Average rail ticket prices have risen by 3.4% across the UK, in the biggest increase to fares since 2013.
Protests are under way at around 40 stations, as many commuters see their season tickets go up by more than £100.
Campaigners warned that many people were being “priced off” UK railways, while Labour described the network as “fractured, expensive and complex”.
The Department for Transport announced that price rises were capped in line with inflation and improved the network.
Commuter routes that are now more expensive include Liverpool to Manchester which has gone up by £108 to £3,152, Maidenhead to London which has gone up £104 to £3,092 and Elgin to Inverness which has increased by £100 to £2,904.
Fare increases to regulated fares – which comprise about half of all tickets – are calculated using the previous July’s Retail Prices Index (RPI) measure of inflation.

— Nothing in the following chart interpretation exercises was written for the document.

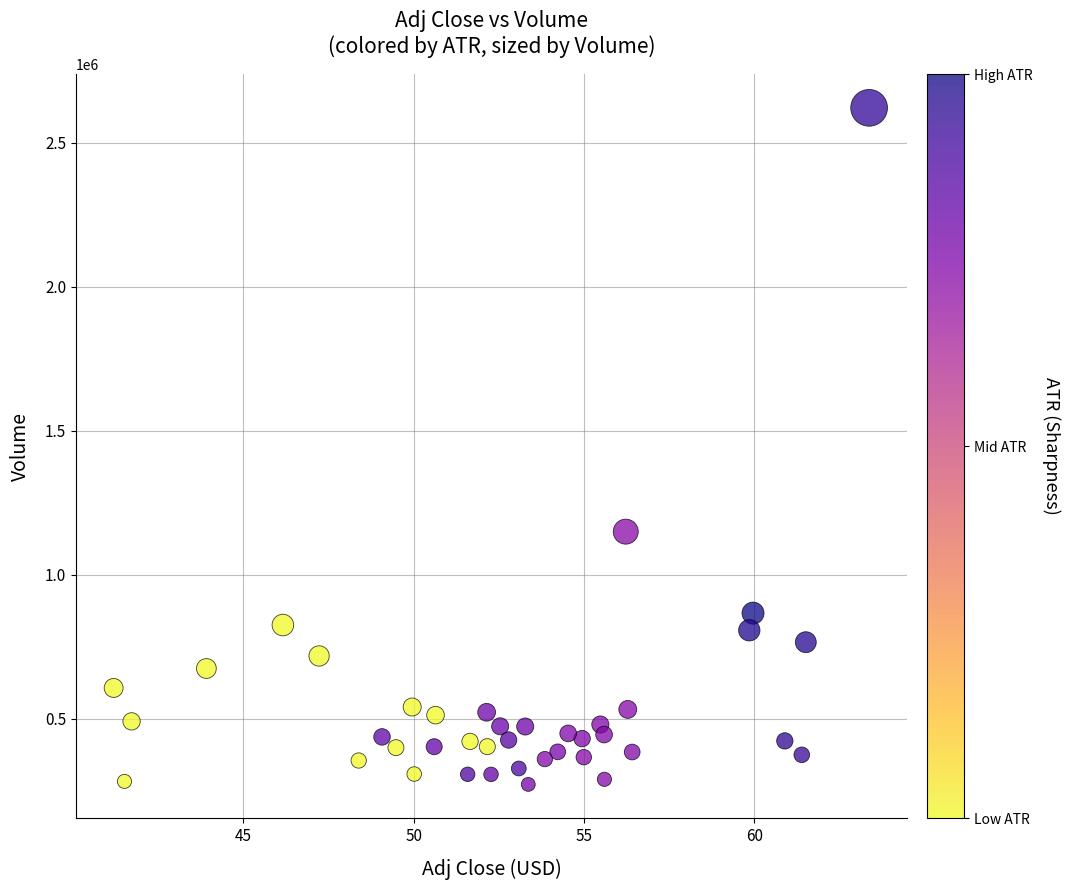

What is the range of Y values (max minus min)?

2350300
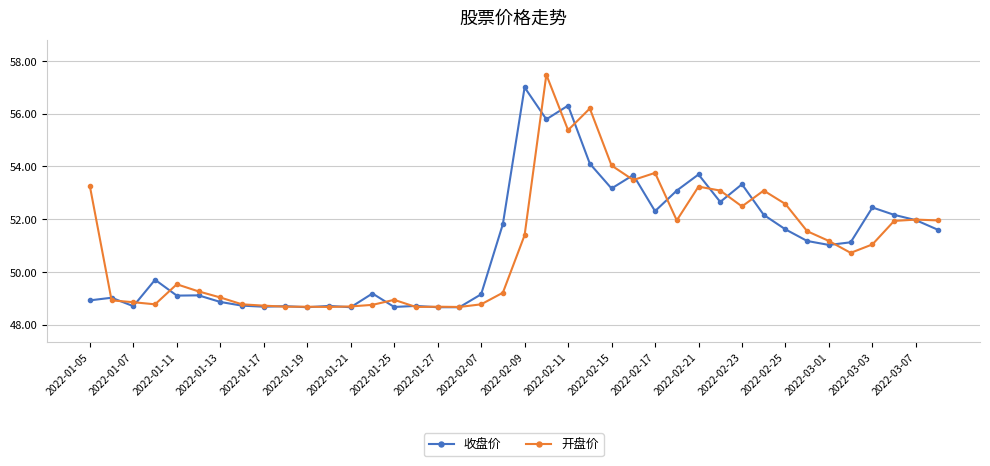

Rank the series by their maximum value, from lowest to highest.

收盘价, 开盘价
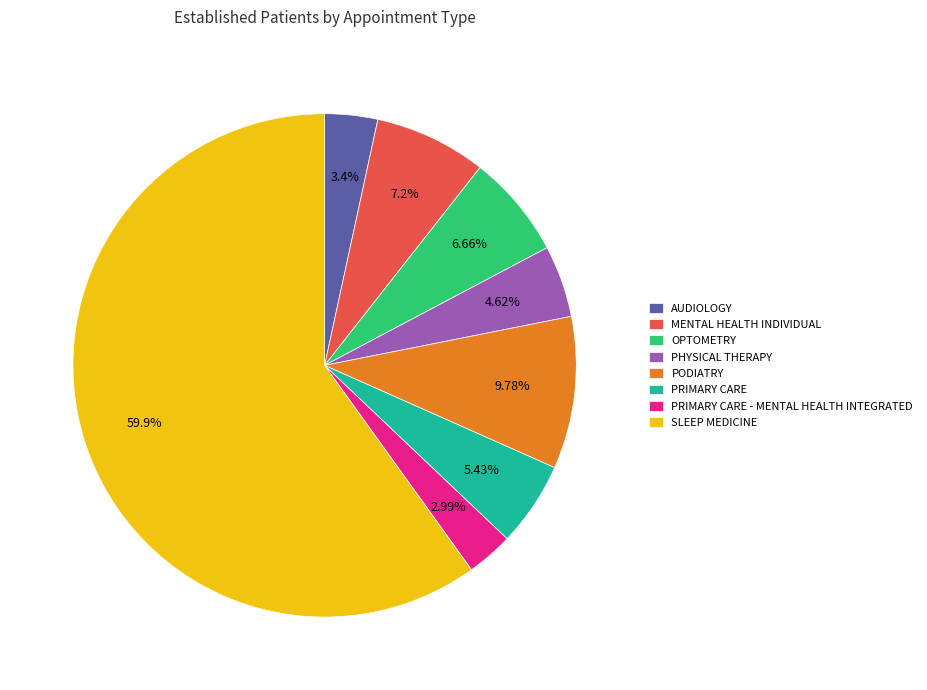

Which category has the biggest portion of the pie?

SLEEP MEDICINE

The financial burden of running the rail system has increasingly fallen on passenger since 2007, after the government decided taxpayers as a whole should pay less via subsidies.
Fares used to account for about half the cost of running our trains, whereas now it is about 70%.
Paul Plummer, chief executive of industry trade body the Rail Delivery Group, said the fare changes would provide cash for better services and investment, including the Thameslink and Great Northern rail upgrades.
“None of us obviously want to pay higher fares,” he told BBC Radio 4’s Today programme, adding: “Fares are actually underpinning massively required investment.”